Gli ingredienti del mito travolgono l'opera?

Entrano allora sul piatto gli ingredienti del mito. Nella sua resistenza al dolore tramutata in arte forse tante e tanti possono trovare una spinta, un incoraggiamento inconscio, magari il desiderio di rispecchiarsi in una volontà ferrea e la capacità di volgere in forma creativa le proprie sfortune. Dopo di che nel mix della notorietà entrano in gioco i suoi amori: non ebbe solo un marito già famoso, Diego Rivera, che scoprì assai infedele (si sposarono due volte, la seconda con il patto di libertà reciproca), la pittrice conobbe l’amore di uomini e di donne.
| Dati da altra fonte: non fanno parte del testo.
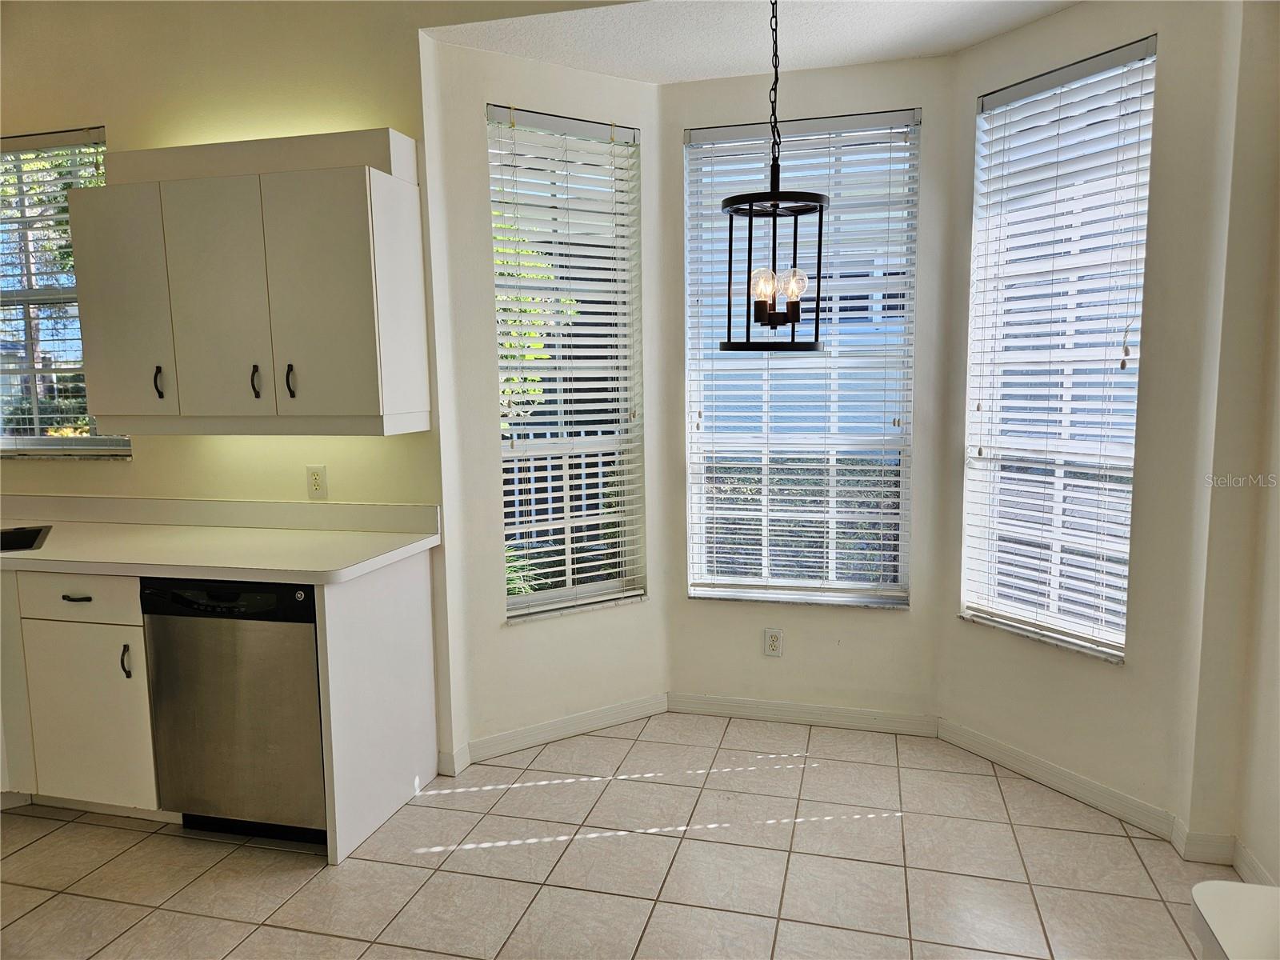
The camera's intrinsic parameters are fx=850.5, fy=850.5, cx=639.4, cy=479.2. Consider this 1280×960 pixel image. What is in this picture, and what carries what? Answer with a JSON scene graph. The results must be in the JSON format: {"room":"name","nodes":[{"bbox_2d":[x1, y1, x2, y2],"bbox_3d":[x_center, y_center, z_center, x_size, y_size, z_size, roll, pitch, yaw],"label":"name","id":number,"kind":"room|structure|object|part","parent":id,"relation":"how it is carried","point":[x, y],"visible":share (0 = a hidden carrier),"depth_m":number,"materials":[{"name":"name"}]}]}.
{"room":"kitchen","nodes":[
{"label":"kitchen","id":0,"kind":"room"},
{"bbox_2d":[0,0,469,789],"bbox_3d":[-2.076,-0.436,3.348,3.334,3.041,0.152,1,7,14],"label":"left wall","id":1,"kind":"structure","parent":0,"point":[110,114],"depth_m":3.06,"materials":[{"name":"beige paint"}]},
{"bbox_2d":[0,128,134,457],"bbox_3d":[-2.398,-0.710,3.388,0.957,1.260,0.114,1,7,14],"label":"left window","id":2,"kind":"structure","parent":1,"relation":"in","point":[22,442],"depth_m":3.40,"materials":[{"name":"clear glass"}]},
{"bbox_2d":[64,128,431,435],"bbox_3d":[-1.327,-0.639,2.914,1.148,0.936,0.362,1,7,14],"label":"upper cabinet","id":3,"kind":"object","parent":1,"relation":"attached to","point":[348,184],"visible":1,"depth_m":2.75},
{"bbox_3d":[-1.775,-0.569,2.897,0.295,0.749,0.083,1,7,14],"label":"cabinet door","id":4,"kind":"part","parent":3,"relation":"part of","materials":[{"name":"white laminate"}]},
{"bbox_3d":[-1.663,-0.331,2.949,0.020,0.107,0.032,1,7,14],"label":"handle","id":5,"kind":"part","parent":3,"relation":"part of","materials":[{"name":"black metal"}]},
{"bbox_3d":[-1.392,-0.555,2.798,0.319,0.763,0.084,1,7,14],"label":"cabinet door","id":6,"kind":"part","parent":3,"relation":"part of","materials":[{"name":"white laminate"}]},
{"bbox_3d":[-1.292,-0.323,2.868,0.020,0.108,0.034,1,7,14],"label":"handle","id":7,"kind":"part","parent":3,"relation":"part of","materials":[{"name":"black metal"}]},
{"bbox_3d":[-1.164,-0.323,2.843,0.020,0.108,0.035,1,7,14],"label":"handle","id":8,"kind":"part","parent":3,"relation":"part of","materials":[{"name":"black metal"}]},
{"bbox_3d":[-0.997,-0.548,2.748,0.368,0.764,0.111,1,7,14],"label":"door","id":9,"kind":"part","parent":3,"relation":"part of","materials":[{"name":"white laminate"}]},
{"bbox_2d":[306,464,327,498],"bbox_3d":[-1.185,0.007,3.114,0.071,0.118,0.009,1,7,14],"label":"wall outlet","id":10,"kind":"object","parent":1,"relation":"attached to","point":[316,477],"visible":0.99,"depth_m":3.11,"materials":[{"name":"plastic"}]},
{"bbox_2d":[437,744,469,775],"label":"baseboard","id":11,"kind":"structure","parent":1,"relation":"attached to","point":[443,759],"depth_m":3.17,"materials":[{"name":"white paint"}]},
{"bbox_2d":[429,31,670,754],"bbox_3d":[-0.323,-0.278,3.399,0.983,2.685,0.157,-5,8,-31],"label":"left bay wall","id":12,"kind":"structure","parent":0,"point":[483,98],"depth_m":3.26,"materials":[{"name":"white paint"}]},
{"bbox_2d":[457,692,668,766],"bbox_3d":[-0.307,1.010,3.452,0.971,0.091,0.015,-5,8,-31],"label":"baseboard","id":13,"kind":"structure","parent":12,"relation":"attached to","point":[486,743],"depth_m":3.43,"materials":[{"name":"white paint"}]},
{"bbox_2d":[489,103,647,624],"bbox_3d":[-0.288,-0.426,3.432,0.643,1.924,0.124,-5,8,-31],"label":"left window","id":14,"kind":"structure","parent":12,"relation":"in","point":[526,601],"depth_m":3.46,"materials":[{"name":"white glass"}]},
{"bbox_2d":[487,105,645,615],"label":"window blind","id":15,"kind":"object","parent":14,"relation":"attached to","point":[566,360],"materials":[{"name":"white plastic"}]},
{"bbox_2d":[0,711,1239,959],"bbox_3d":[-1.134,1.426,1.049,5.770,0.099,6.215,1,7,14],"label":"tile floor","id":16,"kind":"structure","parent":0,"point":[282,872],"depth_m":2.56,"materials":[{"name":"beige tile"}]},
{"bbox_2d":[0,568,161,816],"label":"base cabinet","id":17,"kind":"object","parent":16,"relation":"on","point":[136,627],"visible":0.58,"depth_m":2.77,"materials":[{"name":"white paint"}]},
{"bbox_3d":[-1.790,0.374,2.713,0.092,0.012,0.048,1,7,14],"label":"drawer pull","id":18,"kind":"part","parent":17,"relation":"part of","materials":[{"name":"metal"}]},
{"bbox_3d":[-1.815,0.370,2.738,0.436,0.139,0.030,1,7,14],"label":"drawer","id":19,"kind":"part","parent":17,"relation":"part of","materials":[{"name":"white laminate"}]},
{"bbox_3d":[-1.796,0.786,2.762,0.351,0.543,0.061,1,7,14],"label":"cabinet door","id":20,"kind":"part","parent":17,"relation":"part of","materials":[{"name":"white laminate"}]},
{"bbox_3d":[-1.639,0.585,2.725,0.021,0.108,0.030,1,7,14],"label":"handle","id":21,"kind":"part","parent":17,"relation":"part of","materials":[{"name":"black metal"}]},
{"bbox_2d":[0,493,441,582],"bbox_3d":[-1.991,0.191,2.997,2.644,0.135,0.734,1,7,14],"label":"countertop","id":22,"kind":"structure","parent":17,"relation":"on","point":[27,555],"depth_m":2.96,"materials":[{"name":"laminate"}]},
{"bbox_2d":[0,524,51,551],"bbox_3d":[-2.410,0.310,2.927,0.620,0.178,0.458,-5,8,-30],"label":"sink","id":23,"kind":"object","parent":22,"relation":"in","point":[19,547],"visible":0.48,"depth_m":3.16,"materials":[{"name":"black metal"}]},
{"bbox_2d":[141,578,327,846],"bbox_3d":[-1.199,0.704,2.917,0.582,0.863,0.608,1,7,14],"label":"dishwasher","id":24,"kind":"object","parent":16,"relation":"on","point":[308,617],"visible":0.67,"depth_m":2.63,"materials":[{"name":"metal"}]},
{"bbox_2d":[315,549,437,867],"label":"end panel","id":25,"kind":"object","parent":16,"relation":"on","point":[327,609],"visible":0.83,"depth_m":2.78,"materials":[{"name":"white laminate"}]},
{"bbox_2d":[1190,880,1279,959],"bbox_3d":[0.957,0.971,0.684,0.700,0.774,0.920,1,7,14],"label":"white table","id":26,"kind":"object","parent":16,"relation":"on","point":[1220,918],"visible":1,"depth_m":1.06,"materials":[{"name":"white"}]},
{"bbox_2d":[426,0,1081,82],"bbox_3d":[0.606,-1.570,2.705,2.509,0.131,1.204,1,7,14],"label":"ceiling","id":27,"kind":"structure","parent":0,"point":[873,58],"depth_m":2.89,"materials":[{"name":"white paint"}]},
{"bbox_2d":[720,0,827,349],"bbox_3d":[0.350,-0.936,2.203,0.278,1.172,0.275,1,7,14],"label":"pendant light","id":28,"kind":"object","parent":27,"relation":"hanging from","point":[774,208],"visible":1,"depth_m":2.21,"materials":[{"name":"black metal"}]},
{"bbox_3d":[0.328,-0.522,2.273,0.056,0.079,0.058,1,7,14],"label":"bulb","id":29,"kind":"part","parent":28,"relation":"part of","materials":[{"name":"glass"}]},
{"bbox_3d":[0.422,-0.540,2.370,0.062,0.092,0.064,1,7,14],"label":"bulb","id":30,"kind":"part","parent":28,"relation":"part of","materials":[{"name":"clear glass"}]},
{"bbox_2d":[664,48,954,723],"bbox_3d":[0.660,-0.304,3.497,1.158,2.673,0.156,1,7,14],"label":"center bay wall","id":31,"kind":"structure","parent":0,"point":[806,76],"depth_m":3.45,"materials":[{"name":"paint"}]},
{"bbox_2d":[763,627,783,656],"bbox_3d":[0.558,0.683,3.561,0.072,0.117,0.009,1,7,14],"label":"wall outlet","id":32,"kind":"object","parent":31,"relation":"attached to","point":[772,644],"visible":0.99,"depth_m":3.56,"materials":[{"name":"white plastic"}]},
{"bbox_2d":[682,108,920,610],"bbox_3d":[0.648,-0.454,3.503,0.909,1.942,0.114,1,7,14],"label":"center window","id":33,"kind":"structure","parent":31,"relation":"in","point":[703,590],"depth_m":3.51,"materials":[{"name":"glass"}]},
{"bbox_2d":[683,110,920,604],"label":"window blind","id":34,"kind":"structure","parent":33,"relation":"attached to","point":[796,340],"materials":[{"name":"white plastic"}]},
{"bbox_2d":[665,692,939,736],"bbox_3d":[0.657,0.984,3.577,1.082,0.093,0.014,1,7,14],"label":"baseboard","id":35,"kind":"structure","parent":31,"relation":"attached to","point":[778,708],"depth_m":3.56,"materials":[{"name":"white paint"}]},
{"bbox_2d":[939,0,1240,843],"bbox_3d":[1.479,-0.234,2.912,0.153,2.678,0.971,-5,8,-29],"label":"right bay wall","id":36,"kind":"structure","parent":0,"point":[1037,30],"depth_m":2.68,"materials":[{"name":"white paint"}]},
{"bbox_2d":[938,718,1177,842],"bbox_3d":[1.431,1.043,3.041,0.014,0.093,0.891,-5,8,-29],"label":"baseboard","id":37,"kind":"structure","parent":36,"relation":"attached to","point":[986,743],"depth_m":2.96,"materials":[{"name":"white paint"}]},
{"bbox_2d":[959,35,1157,659],"bbox_3d":[1.457,-0.400,2.983,0.106,1.948,0.658,-5,8,-29],"label":"right window","id":38,"kind":"structure","parent":36,"relation":"in","point":[1151,58],"depth_m":3.00,"materials":[{"name":"white"}]},
{"bbox_2d":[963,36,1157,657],"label":"window blind","id":39,"kind":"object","parent":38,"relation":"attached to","point":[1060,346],"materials":[{"name":"white plastic"}]},
{"bbox_2d":[1185,0,1279,882],"bbox_3d":[1.557,-0.152,1.453,0.211,2.894,2.414,1,7,14],"label":"right wall","id":40,"kind":"structure","parent":0,"point":[1252,840],"depth_m":2.40,"materials":[{"name":"beige paint"}]},
{"bbox_2d":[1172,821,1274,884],"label":"baseboard","id":41,"kind":"structure","parent":40,"relation":"attached to","point":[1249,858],"depth_m":2.53,"materials":[{"name":"white paint"}]},
{"label":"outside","id":42,"kind":"structure","parent":0,"visible":0},
{"bbox_2d":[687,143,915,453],"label":"neighboring house","id":43,"kind":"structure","parent":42,"point":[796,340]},
{"label":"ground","id":44,"kind":"structure","parent":42,"visible":0},
{"bbox_2d":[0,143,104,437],"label":"tree","id":45,"kind":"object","parent":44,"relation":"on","point":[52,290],"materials":[{"name":"green plant"}]},
{"bbox_2d":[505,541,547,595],"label":"plant","id":46,"kind":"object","parent":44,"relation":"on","point":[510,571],"visible":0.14,"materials":[{"name":"green plant"}]},
{"bbox_2d":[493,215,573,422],"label":"tree","id":47,"kind":"object","parent":44,"relation":"on","point":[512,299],"visible":0.12,"depth_m":6.22,"materials":[{"name":"green plant"}]},
{"bbox_2d":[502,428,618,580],"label":"fence","id":48,"kind":"object","parent":44,"relation":"on","point":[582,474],"visible":0.23,"depth_m":6.83,"materials":[{"name":"white"}]},
{"bbox_2d":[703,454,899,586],"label":"hedge","id":49,"kind":"object","parent":44,"relation":"on","point":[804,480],"visible":0.21,"materials":[{"name":"green plant"}]}
]}

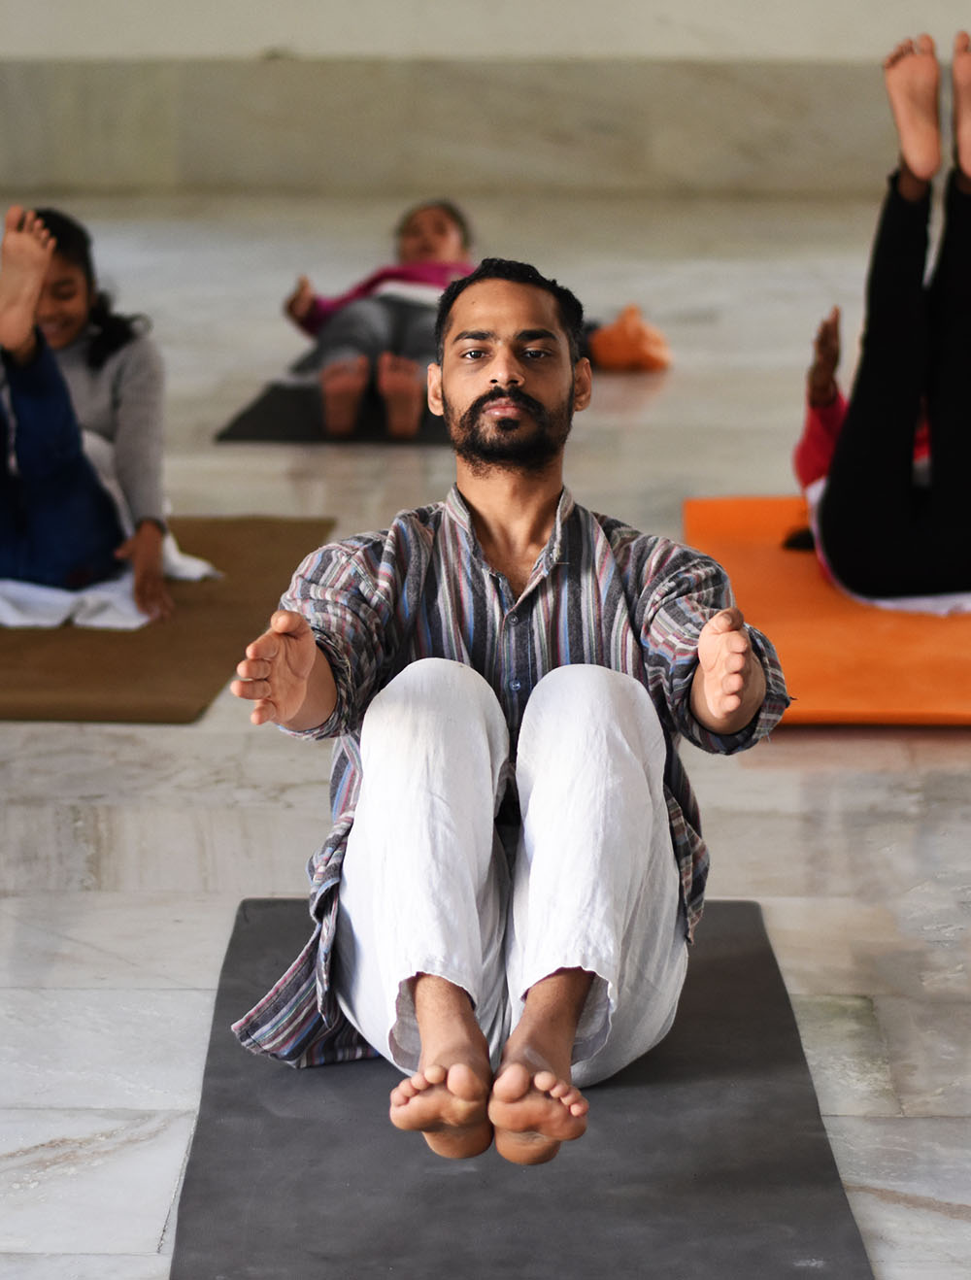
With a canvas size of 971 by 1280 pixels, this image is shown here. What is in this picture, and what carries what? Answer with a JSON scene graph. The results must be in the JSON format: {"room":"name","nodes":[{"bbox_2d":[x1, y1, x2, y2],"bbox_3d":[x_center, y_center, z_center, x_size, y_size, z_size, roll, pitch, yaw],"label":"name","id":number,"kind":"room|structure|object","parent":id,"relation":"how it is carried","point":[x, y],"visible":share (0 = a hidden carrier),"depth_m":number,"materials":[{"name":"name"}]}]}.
{"room":"gym","nodes":[
{"label":"gym","id":0,"kind":"room"},
{"bbox_2d":[0,190,970,1279],"bbox_3d":[-0.479,0.148,5.908,9.369,0.151,14.675,0,13,2],"label":"floor","id":1,"kind":"structure","parent":0,"point":[148,1228],"depth_m":5.14,"materials":[{"name":"grey stone"}]},
{"bbox_2d":[0,516,336,721],"bbox_3d":[-0.928,-0.069,6.250,1.072,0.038,1.581,0,13,2],"label":"yoga mat","id":2,"kind":"object","parent":1,"relation":"on","point":[201,606],"visible":0.76,"depth_m":5.92,"materials":[{"name":"brown"}]},
{"bbox_2d":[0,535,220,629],"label":"white towel","id":3,"kind":"object","parent":2,"relation":"on","point":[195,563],"visible":0.48,"depth_m":6.24,"materials":[{"name":"white fabric"}]},
{"bbox_2d":[0,201,174,624],"bbox_3d":[-0.980,-0.467,6.244,0.718,0.784,0.987,0,13,2],"label":"woman","id":4,"kind":"object","parent":3,"relation":"on","point":[59,267],"visible":0.83,"depth_m":6.12},
{"bbox_2d":[212,380,451,445],"bbox_3d":[-0.255,-0.685,8.806,0.811,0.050,1.366,0,13,2],"label":"yoga mat","id":5,"kind":"object","parent":1,"relation":"on","point":[284,418],"visible":0.59,"depth_m":8.37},
{"bbox_2d":[280,198,473,439],"bbox_3d":[-0.193,-0.931,8.425,0.711,0.601,0.935,0,13,2],"label":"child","id":6,"kind":"object","parent":5,"relation":"on","point":[433,249],"visible":0.62,"depth_m":8.25},
{"bbox_2d":[171,898,876,1279],"bbox_3d":[0.029,0.591,3.522,0.745,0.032,1.823,0,13,2],"label":"yoga mat","id":7,"kind":"object","parent":1,"relation":"on","point":[612,1114],"visible":0.84,"depth_m":3.48,"materials":[{"name":"grey rubber"}]},
{"bbox_2d":[218,261,795,1178],"bbox_3d":[0.023,0.070,3.556,0.628,0.990,0.813,0,13,2],"label":"man","id":8,"kind":"object","parent":7,"relation":"on","point":[705,633],"visible":0.99,"depth_m":3.44},
{"bbox_2d":[586,303,672,373],"bbox_3d":[0.414,-0.917,9.405,0.312,0.196,0.349,0,13,2],"label":"orange bag","id":9,"kind":"object","parent":1,"relation":"on","point":[625,337],"visible":0.83,"depth_m":9.28,"materials":[{"name":"orange"}]},
{"bbox_2d":[683,498,970,725],"bbox_3d":[1.114,-0.080,6.207,1.331,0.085,1.678,0,13,2],"label":"yoga mat","id":10,"kind":"object","parent":1,"relation":"on","point":[844,630],"visible":0.69,"depth_m":5.89,"materials":[{"name":"orange rubber"}]},
{"bbox_2d":[805,478,970,612],"bbox_3d":[0.972,-0.197,6.363,0.594,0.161,0.738,0,13,2],"label":"white towel","id":11,"kind":"object","parent":10,"relation":"on","point":[926,600],"visible":0.26,"depth_m":6.11,"materials":[{"name":"white fabric"}]},
{"bbox_2d":[791,24,970,603],"bbox_3d":[1.005,-0.678,6.426,0.798,1.138,1.609,0,13,2],"label":"woman","id":12,"kind":"object","parent":11,"relation":"on","point":[900,504],"visible":0.96,"depth_m":6.18},
{"bbox_2d":[14,0,970,197],"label":"wall","id":13,"kind":"structure","parent":0,"point":[316,47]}
]}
Il che, semplificando, l’ha elevata a icona del mondo Lgbt+ e a donna che non si fa domare. Frida Kahlo ha reso la sua esistenza e la vita arte e il pubblico mondiale la ripaga con una fama che, inizia a chiedersi qualcuno, non danneggerà proprio la visione della sua pittura? Se lo è chiesto Michael Prodger, nel numero di gennaio-febbraio 2021 del mensile britannico conservatore The Critic. Per Prodger lei ha agito come una donna del suo tempo, per di più disabile, la quale doveva trovare un modo per farsi ascoltare, ma alla fin fine i/le fan, «strombazzandola come una martire o una mater dolorosa per qualsiasi tema che vada dal femminismo alla fluidità razziale e sessuale fino all’anti-colonialismo e all’anticapitalismo le rendono un pessimo servizio». È la voce di un mondo politicamente conservatore, d’accordo, e con quegli ideali non è tanto in sintonia, eppure il critico rileva come il consumo del personaggio-star danneggi una comprensione profonda dell’arte.

Helga Prignitz-Poda va oltre in "santino" di Frida

Helga Prignitz-Poda la comprende: «Contemporaneamente a fama e successo aumenta anche la sofferenza interna. Dalla sua ben nascosta insicurezza si svilupparono sempre più forti sentimenti di inadeguatezza e mancanza di valore. Cercò di sottrarsi alla disperazione attraverso i suoi autoritratti, che utilizzò come una forma di psicoterapia. Avvolti tristemente dalla luce fredda di cieli coperti e senza sole, la sua immagine specchio, il più delle volte schermata sullo sfondo da un ornamento di foglie, lancia interrogativi e imperativi esistenziali: chi sono io? Come sono diventata ciò che sono? Come è possibile che voi non capiate nulla di me? Non toccatemi! Il mio io non può essere toccato!», appunta a pagina 54 la storica dell’arte. Andando ben oltre il “santino” Frida Kahlo.